> **Problem statement**: Work out how many lines below contain the word "picture", then give that number alone.

> **Records for the exercise**:
____

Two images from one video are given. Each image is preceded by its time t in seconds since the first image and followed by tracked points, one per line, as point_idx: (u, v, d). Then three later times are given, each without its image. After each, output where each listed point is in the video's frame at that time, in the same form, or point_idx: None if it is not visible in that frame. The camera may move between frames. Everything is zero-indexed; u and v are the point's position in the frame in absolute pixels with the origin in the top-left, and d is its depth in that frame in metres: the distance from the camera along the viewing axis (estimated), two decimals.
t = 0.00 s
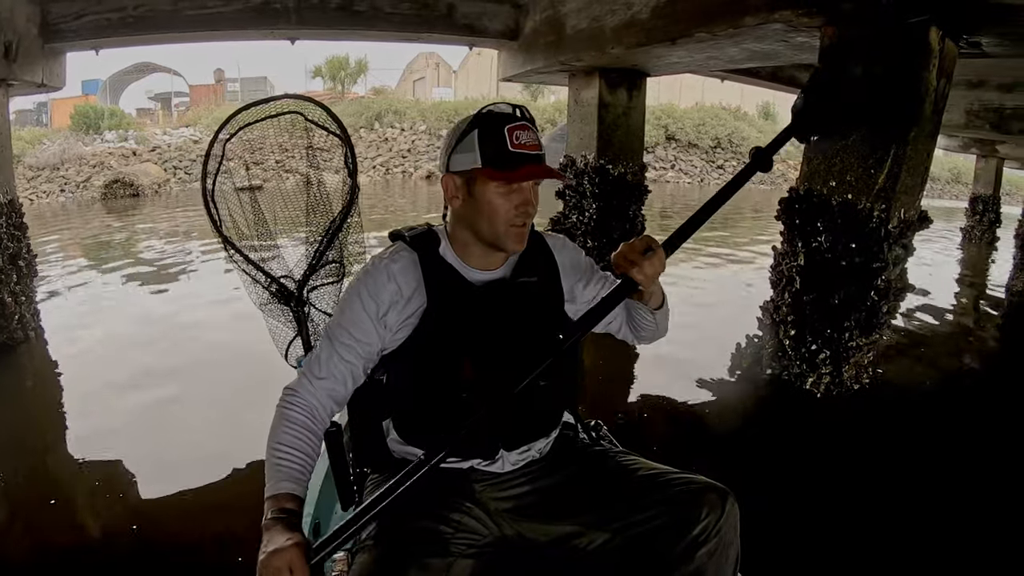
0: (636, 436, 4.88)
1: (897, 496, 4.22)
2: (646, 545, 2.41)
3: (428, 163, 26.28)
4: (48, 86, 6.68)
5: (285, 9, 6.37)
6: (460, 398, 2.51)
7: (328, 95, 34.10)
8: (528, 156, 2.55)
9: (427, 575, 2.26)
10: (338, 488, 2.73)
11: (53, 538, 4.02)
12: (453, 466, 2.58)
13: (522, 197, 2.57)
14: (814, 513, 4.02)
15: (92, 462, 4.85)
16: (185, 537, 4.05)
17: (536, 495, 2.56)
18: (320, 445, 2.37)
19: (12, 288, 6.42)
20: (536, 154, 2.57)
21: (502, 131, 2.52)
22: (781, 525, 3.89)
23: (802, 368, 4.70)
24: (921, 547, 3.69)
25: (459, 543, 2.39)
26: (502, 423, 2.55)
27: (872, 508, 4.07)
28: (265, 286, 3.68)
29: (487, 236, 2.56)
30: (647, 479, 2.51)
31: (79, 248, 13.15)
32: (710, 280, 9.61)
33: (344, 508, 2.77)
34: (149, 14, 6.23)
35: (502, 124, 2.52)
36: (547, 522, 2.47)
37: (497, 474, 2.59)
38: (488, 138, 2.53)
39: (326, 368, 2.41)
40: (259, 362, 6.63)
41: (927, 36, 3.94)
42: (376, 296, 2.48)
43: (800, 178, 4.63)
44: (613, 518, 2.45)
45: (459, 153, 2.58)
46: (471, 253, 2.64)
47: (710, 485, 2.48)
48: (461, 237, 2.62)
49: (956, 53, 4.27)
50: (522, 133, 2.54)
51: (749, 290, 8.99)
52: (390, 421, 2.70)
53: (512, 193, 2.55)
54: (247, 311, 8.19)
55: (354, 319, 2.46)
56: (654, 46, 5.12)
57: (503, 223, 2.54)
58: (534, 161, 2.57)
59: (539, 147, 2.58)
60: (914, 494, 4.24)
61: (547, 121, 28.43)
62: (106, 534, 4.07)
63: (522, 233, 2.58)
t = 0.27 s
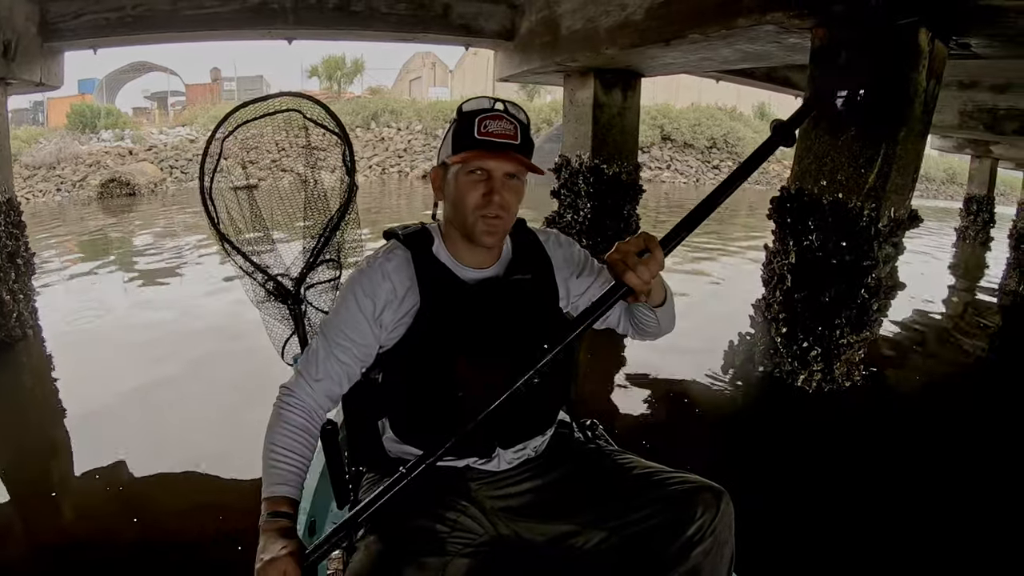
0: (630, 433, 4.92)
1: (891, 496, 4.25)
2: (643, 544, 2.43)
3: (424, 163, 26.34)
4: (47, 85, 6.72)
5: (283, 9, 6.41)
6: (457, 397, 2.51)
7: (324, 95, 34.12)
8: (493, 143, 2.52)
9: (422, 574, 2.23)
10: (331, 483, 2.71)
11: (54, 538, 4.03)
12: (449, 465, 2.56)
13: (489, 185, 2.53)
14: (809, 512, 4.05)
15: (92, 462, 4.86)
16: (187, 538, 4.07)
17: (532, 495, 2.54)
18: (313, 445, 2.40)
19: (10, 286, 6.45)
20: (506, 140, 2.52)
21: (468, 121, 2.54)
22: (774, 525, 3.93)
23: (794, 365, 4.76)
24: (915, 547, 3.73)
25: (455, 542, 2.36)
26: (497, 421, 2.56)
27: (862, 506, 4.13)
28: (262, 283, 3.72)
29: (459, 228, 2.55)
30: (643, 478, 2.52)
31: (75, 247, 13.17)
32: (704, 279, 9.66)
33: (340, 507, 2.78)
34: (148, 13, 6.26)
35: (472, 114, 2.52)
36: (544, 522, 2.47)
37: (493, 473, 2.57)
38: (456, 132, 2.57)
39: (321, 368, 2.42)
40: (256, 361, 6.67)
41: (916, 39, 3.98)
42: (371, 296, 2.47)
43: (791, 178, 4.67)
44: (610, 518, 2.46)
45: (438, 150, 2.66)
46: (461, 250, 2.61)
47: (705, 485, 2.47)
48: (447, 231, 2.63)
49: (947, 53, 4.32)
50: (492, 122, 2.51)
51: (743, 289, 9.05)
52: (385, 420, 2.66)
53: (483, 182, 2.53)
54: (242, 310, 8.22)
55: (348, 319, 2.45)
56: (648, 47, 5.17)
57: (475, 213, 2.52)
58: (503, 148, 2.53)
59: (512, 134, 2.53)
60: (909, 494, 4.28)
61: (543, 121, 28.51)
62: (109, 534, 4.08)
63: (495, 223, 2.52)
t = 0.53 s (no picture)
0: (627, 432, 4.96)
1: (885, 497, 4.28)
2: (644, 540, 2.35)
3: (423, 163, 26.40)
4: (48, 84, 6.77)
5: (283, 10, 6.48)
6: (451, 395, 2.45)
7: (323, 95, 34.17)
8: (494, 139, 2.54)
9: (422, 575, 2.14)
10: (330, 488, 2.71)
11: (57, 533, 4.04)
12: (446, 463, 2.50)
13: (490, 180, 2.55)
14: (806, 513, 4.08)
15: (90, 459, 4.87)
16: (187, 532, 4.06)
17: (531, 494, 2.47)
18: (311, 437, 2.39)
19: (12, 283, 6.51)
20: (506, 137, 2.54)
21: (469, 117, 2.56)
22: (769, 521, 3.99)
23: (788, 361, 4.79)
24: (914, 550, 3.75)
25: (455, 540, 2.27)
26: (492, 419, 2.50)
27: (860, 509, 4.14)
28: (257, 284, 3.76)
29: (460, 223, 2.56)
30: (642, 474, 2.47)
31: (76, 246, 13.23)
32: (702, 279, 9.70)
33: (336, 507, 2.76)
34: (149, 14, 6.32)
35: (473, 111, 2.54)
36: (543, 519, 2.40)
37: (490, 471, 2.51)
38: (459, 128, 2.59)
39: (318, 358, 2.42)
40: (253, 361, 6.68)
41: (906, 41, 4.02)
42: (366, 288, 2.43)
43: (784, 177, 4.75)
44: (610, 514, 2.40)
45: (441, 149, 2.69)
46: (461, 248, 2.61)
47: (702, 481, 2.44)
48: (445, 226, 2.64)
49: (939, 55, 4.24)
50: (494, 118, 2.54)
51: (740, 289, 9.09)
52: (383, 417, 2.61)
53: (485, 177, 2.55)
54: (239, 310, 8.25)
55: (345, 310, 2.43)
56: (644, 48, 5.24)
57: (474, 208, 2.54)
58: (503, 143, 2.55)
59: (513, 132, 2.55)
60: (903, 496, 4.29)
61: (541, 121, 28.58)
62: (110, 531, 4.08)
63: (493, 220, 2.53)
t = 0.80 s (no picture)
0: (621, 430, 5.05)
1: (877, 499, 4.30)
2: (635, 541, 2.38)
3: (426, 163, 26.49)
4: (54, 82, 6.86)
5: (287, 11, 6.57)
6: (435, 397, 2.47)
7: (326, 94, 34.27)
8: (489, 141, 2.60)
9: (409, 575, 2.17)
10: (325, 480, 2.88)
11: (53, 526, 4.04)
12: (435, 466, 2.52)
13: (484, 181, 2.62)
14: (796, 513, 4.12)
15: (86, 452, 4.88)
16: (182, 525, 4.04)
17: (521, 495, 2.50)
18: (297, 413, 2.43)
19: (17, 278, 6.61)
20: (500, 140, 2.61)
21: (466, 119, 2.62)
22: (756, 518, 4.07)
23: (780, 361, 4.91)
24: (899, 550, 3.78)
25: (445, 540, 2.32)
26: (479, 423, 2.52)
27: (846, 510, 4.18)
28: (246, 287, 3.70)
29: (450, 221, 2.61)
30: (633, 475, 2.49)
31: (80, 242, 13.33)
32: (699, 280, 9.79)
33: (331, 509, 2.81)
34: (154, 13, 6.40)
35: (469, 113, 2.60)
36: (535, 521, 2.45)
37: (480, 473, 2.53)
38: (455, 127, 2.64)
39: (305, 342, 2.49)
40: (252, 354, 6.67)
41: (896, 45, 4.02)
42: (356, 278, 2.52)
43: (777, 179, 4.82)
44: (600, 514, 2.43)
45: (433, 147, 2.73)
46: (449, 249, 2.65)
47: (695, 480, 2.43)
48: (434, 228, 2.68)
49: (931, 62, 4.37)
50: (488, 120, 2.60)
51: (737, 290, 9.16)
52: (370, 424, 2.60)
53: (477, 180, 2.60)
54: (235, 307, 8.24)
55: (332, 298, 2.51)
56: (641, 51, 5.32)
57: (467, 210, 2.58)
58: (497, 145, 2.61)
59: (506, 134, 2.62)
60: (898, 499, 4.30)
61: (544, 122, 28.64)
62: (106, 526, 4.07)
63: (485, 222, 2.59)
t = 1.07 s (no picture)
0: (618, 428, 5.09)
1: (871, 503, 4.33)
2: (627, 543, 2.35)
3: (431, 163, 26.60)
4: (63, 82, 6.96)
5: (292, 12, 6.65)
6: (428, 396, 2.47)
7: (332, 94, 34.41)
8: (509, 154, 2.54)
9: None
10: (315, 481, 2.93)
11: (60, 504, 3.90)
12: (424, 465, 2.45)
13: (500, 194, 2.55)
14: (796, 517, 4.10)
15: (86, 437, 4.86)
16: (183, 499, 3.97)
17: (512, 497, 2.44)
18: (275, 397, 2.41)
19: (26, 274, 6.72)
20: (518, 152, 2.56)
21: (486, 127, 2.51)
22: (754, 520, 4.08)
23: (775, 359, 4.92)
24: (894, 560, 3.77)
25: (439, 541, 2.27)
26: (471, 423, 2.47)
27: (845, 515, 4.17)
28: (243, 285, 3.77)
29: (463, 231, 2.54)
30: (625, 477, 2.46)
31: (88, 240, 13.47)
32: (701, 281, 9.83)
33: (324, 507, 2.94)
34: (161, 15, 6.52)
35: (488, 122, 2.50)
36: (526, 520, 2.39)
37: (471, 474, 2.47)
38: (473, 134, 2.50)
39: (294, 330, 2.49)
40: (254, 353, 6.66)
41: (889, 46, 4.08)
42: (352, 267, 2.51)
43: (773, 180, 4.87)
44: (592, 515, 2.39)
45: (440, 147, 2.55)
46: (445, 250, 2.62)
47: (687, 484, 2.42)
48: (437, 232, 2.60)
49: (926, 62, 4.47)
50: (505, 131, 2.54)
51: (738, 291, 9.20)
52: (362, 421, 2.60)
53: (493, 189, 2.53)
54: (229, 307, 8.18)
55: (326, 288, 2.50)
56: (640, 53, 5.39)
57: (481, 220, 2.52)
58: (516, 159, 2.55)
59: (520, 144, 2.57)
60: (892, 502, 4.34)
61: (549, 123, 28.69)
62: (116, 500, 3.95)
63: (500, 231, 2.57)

____

> **Answer to this task**: 3